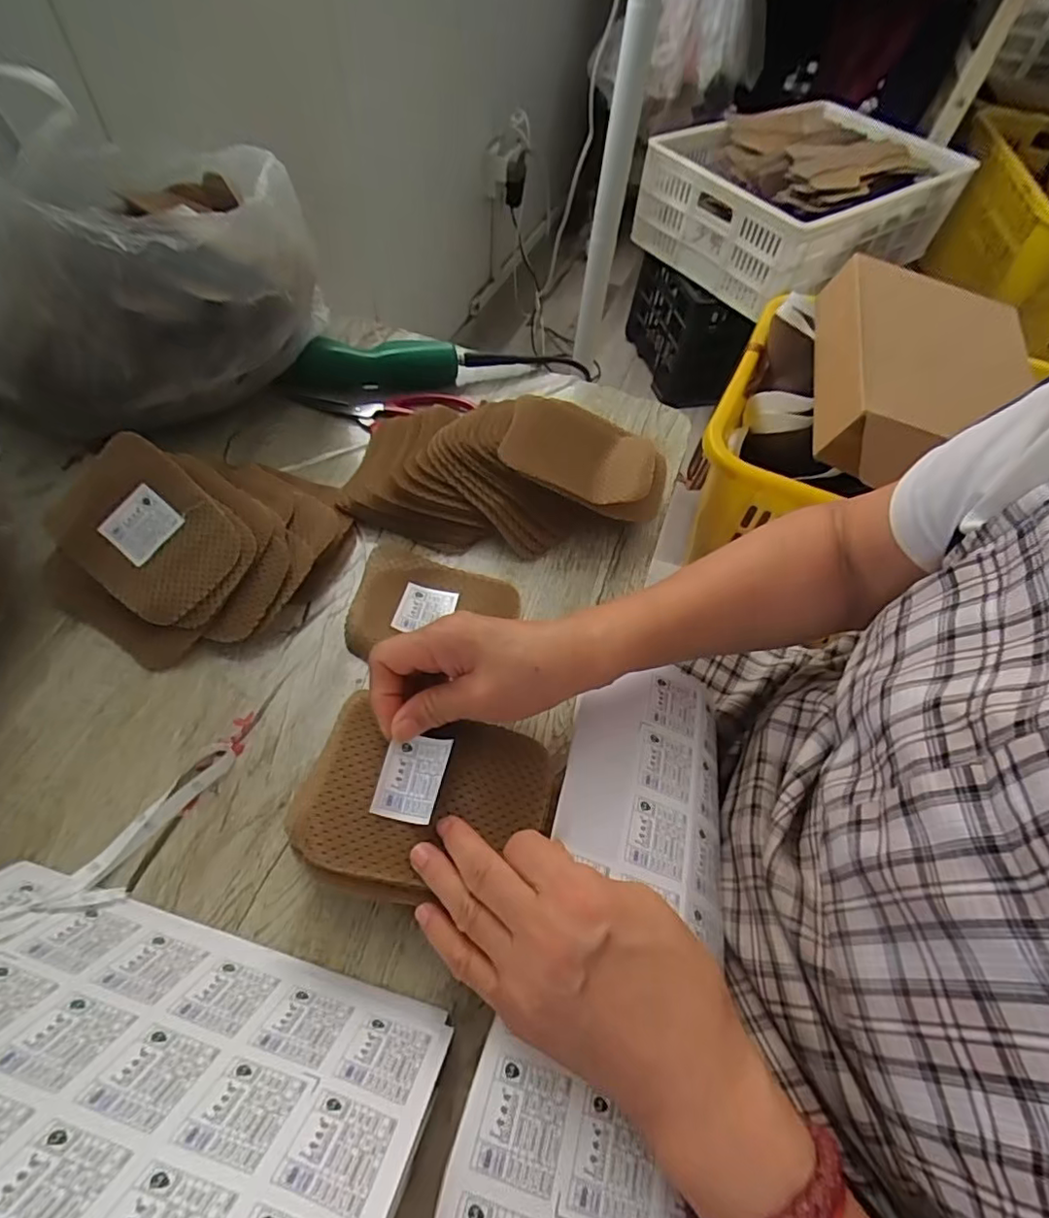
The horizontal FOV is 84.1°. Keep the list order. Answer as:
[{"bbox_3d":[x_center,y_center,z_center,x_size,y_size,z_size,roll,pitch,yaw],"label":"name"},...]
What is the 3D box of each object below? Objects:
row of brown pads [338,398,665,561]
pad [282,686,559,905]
[{"bbox_3d":[-0.018,-0.116,0.480,0.250,0.067,0.129,6,56,2],"label":"row of brown pads"},{"bbox_3d":[-0.055,0.103,0.313,0.128,0.018,0.099,13,57,6],"label":"pad"}]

- - - -

* [WHAT THIS TASK INVOLVES]
The response should be the full material, repeated exactly, with images removed.

* [RESULT]
The horizontal FOV is 84.1°. Keep the list order. Answer as:
[{"bbox_3d":[x_center,y_center,z_center,x_size,y_size,z_size,roll,pitch,yaw],"label":"name"},...]
What is the 3D box of each object below? Objects:
row of brown pads [338,398,665,561]
pad [282,686,559,905]
[{"bbox_3d":[-0.018,-0.116,0.480,0.250,0.067,0.129,6,56,2],"label":"row of brown pads"},{"bbox_3d":[-0.055,0.103,0.313,0.128,0.018,0.099,13,57,6],"label":"pad"}]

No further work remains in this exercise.